The Vestas Sailrocket was built to capture the sailing speed record competing in the B-class for 150 to 235 square feet of sail. It is piloted by the project leader Paul Larsen and sponsored by Danish wind turbines manufacturer Vestas. In 2008 the first version reached a reported unofficial speed of 52.22 knots (96.71 km/h), before crashing.

After being upgraded to a second version, the Vestas Sailrocket 2 began a campaign to break speed records in November 2012 off Walvis Bay, Namibia. On 12 November, it made a 54.08 knots (100.16 km/h) run over a 500 metres (1,600 ft) distance, then 59.23 knots (109.69 km/h) on the 16th. It attained 55.32 knots (102.45 km/h) on a one-mile run on the 18th and simultaneously 59.38 knots (109.97 km/h) on 500m. On 24 November, with wind speeds at roughly 25 knots (46 km/h), it ran the 500m course at 65.45 knots (121.21 km/h) with a 68.01 knots (125.95 km/h) peak. Both records are ratified by the World Sailing Speed Record Council (WSSRC) for the 500m and the mile.
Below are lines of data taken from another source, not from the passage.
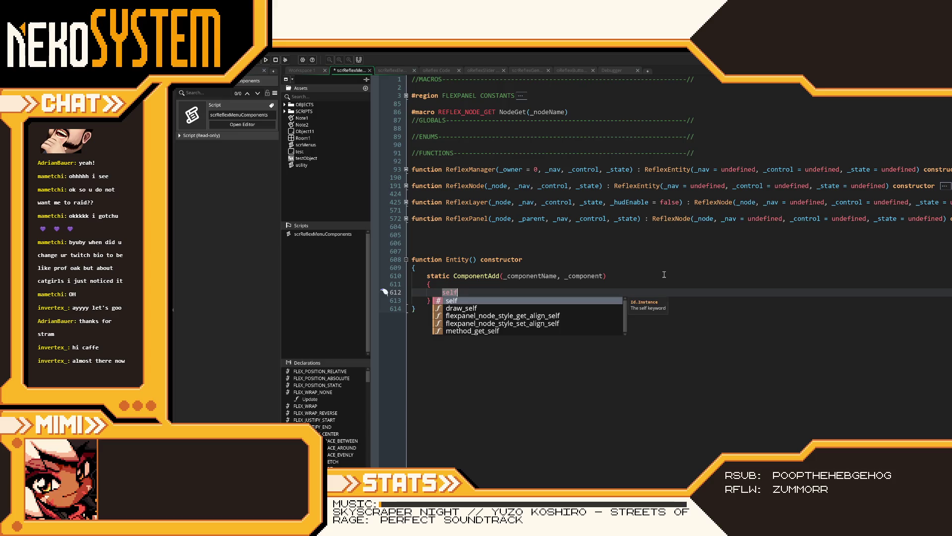
type("[$ ")
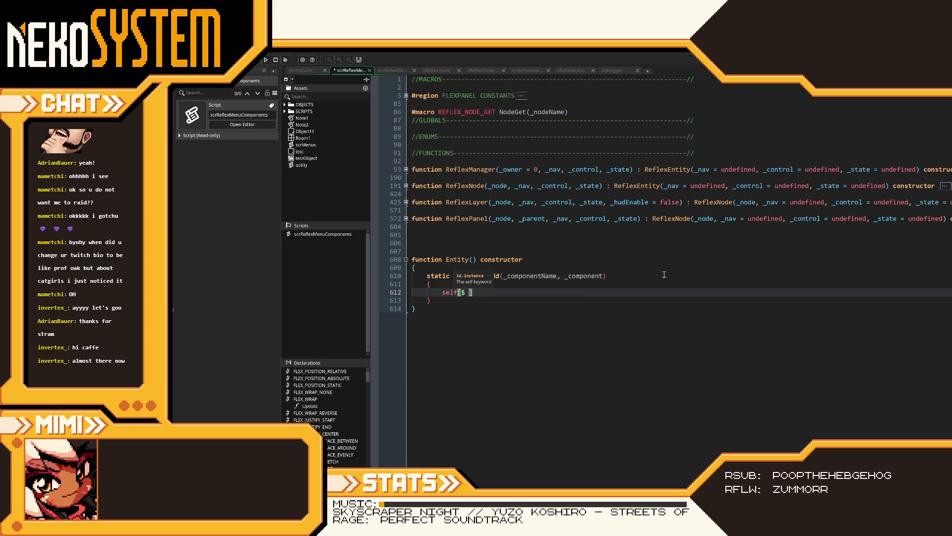
type("_c")
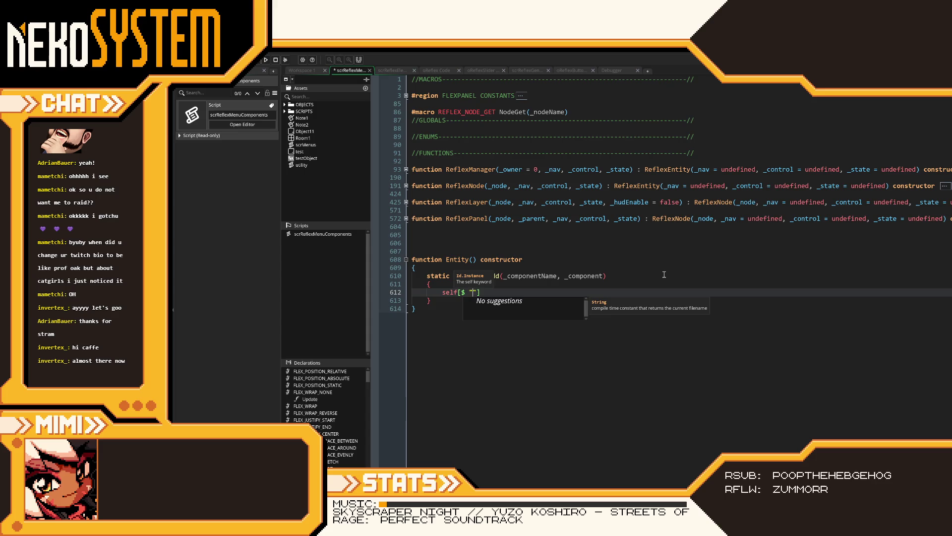
type("omponentName,")
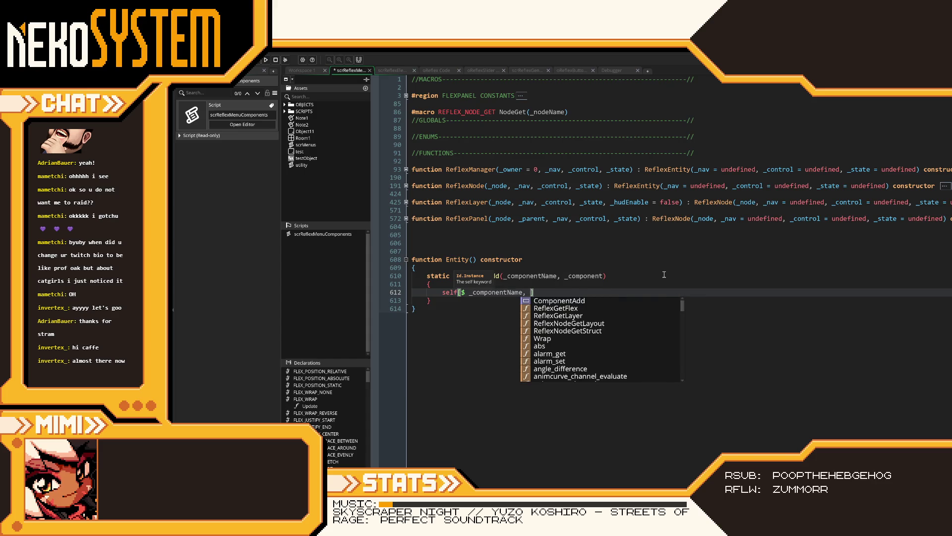
type(" _component")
A Swiss team of École Polytechnique Fédérale de Lausanne university students and engineers, including members involved in the development of previous record-holder Hydroptère, formed in October 2019 to develop a new hydrofoil boat, SP80, to exceed the Vestas Sailrocket 2 record in 2022, with a target speed of 80 knots. As of April 2023, the speed record attempts were pushed back to 2024 and are scheduled to take place in Leucate.